A process that attempts to systematically and objectively determine the relevance, effectiveness, and impact of activities in light of their objectives. Evaluation can be related to structure, process, or outcome. One can distinguish these various types:

Formative individual evaluation provides feedback to an individual (usually a learner) in order to improve that individual's performance. This type of evaluation identifies areas for improvement and provides specific suggestions for improvement serving as an educational tool. 

Summative individual evaluation measures whether specific objectives were accomplished by an individual in order to place a value on the performance of that individual. It may certify competency or lack of competency in performance in a particular area. 

Formative program evaluation provides information in order to improve a program's performance. It usually takes the form of surveys of learners to obtain feedback about and suggestions for improving a curriculum.

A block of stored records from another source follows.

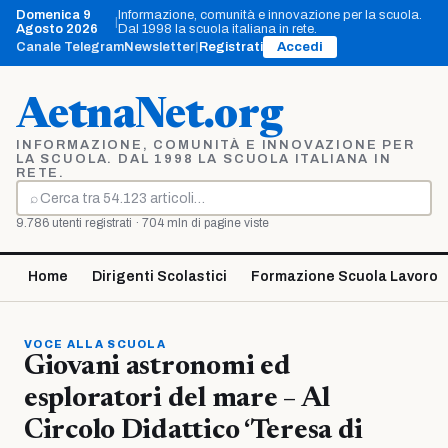
Vai
Domenica 9
Informazione, comunità e innovazione per la scuola.
|
al
Agosto 2026
Dal 1998 la scuola italiana in rete.
contenuto
Canale Telegram
Newsletter
|
Registrati
Accedi
AetnaNet.org
INFORMAZIONE, COMUNITÀ E INNOVAZIONE PER
LA SCUOLA. DAL 1998 LA SCUOLA ITALIANA IN
RETE.
⌕
Cerca
9.786 utenti registrati · 704 mln di pagine viste
Home
Dirigenti Scolastici
Formazione Scuola Lavoro
VOCE ALLA SCUOLA
Giovani astronomi ed
esploratori del mare – Al
Circolo Didattico ‘Teresa di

Quantitative information such as ratings of various aspects of the curriculum can help identify areas that need revision. Qualitative information, such as responses to open-ended questions about program strengths and weaknesses, as well as suggestions for change, provide feedback in areas that may not have been anticipated and provide ideas for improvement. Information can also be obtained from faculty or other observers, such as nurses and patients. 

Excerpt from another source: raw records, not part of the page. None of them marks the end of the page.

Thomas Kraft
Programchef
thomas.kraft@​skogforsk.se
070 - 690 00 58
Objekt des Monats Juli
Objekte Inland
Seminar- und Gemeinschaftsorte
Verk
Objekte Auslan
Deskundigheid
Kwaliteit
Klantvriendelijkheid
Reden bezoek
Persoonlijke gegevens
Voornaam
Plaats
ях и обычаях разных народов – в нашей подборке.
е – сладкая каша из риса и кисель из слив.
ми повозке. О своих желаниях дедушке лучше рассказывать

Summative program evaluation measures the success of a curriculum in achieving learner objectives for all targeted learners, its success in achieving its process objectives, and/or its success in engaging, motivating, and pleasing its learners and faculty. In addition to quantitative data, summative program evaluation may include qualitative information about unintended barriers or unanticipated effects encountered in program implementation.

Formative evaluations generally require the least amount of rigor, whereas summative individual and summative program evaluation for external use (e.g., certification of competence) requires the greatest amount of rigor. When a high degree of methodological rigor is required, the measurement instrument must be appropriate in terms of content, reliability, validity, and practicality.

Evaluation, 360-Degree

A method used to assess interpersonal and communication skills, professional behaviors, and some aspects of patient care and systems-based practice. Usually, evaluators completing rating forms in a 360-degree evaluation are superiors, peers, subordinates, and patients and their families. Most 360-degree evaluation processes use a surveyor questionnaire to gather information about an individual's performance on several topics, such as teamwork, communication, management skills, and decision-making. Most 360-degree evaluations use rating scales to assess how frequently a behavior is performed. The ratings are summarized for all evaluators by topic and also overall to provide feedback. Such feedback is more accurate when the evaluation is intended to give formative feedback rather than summative. Reproducible results are easily obtained when several evaluators rate examinees; a greater number of faculty and patients are needed for a greater degree of reliability.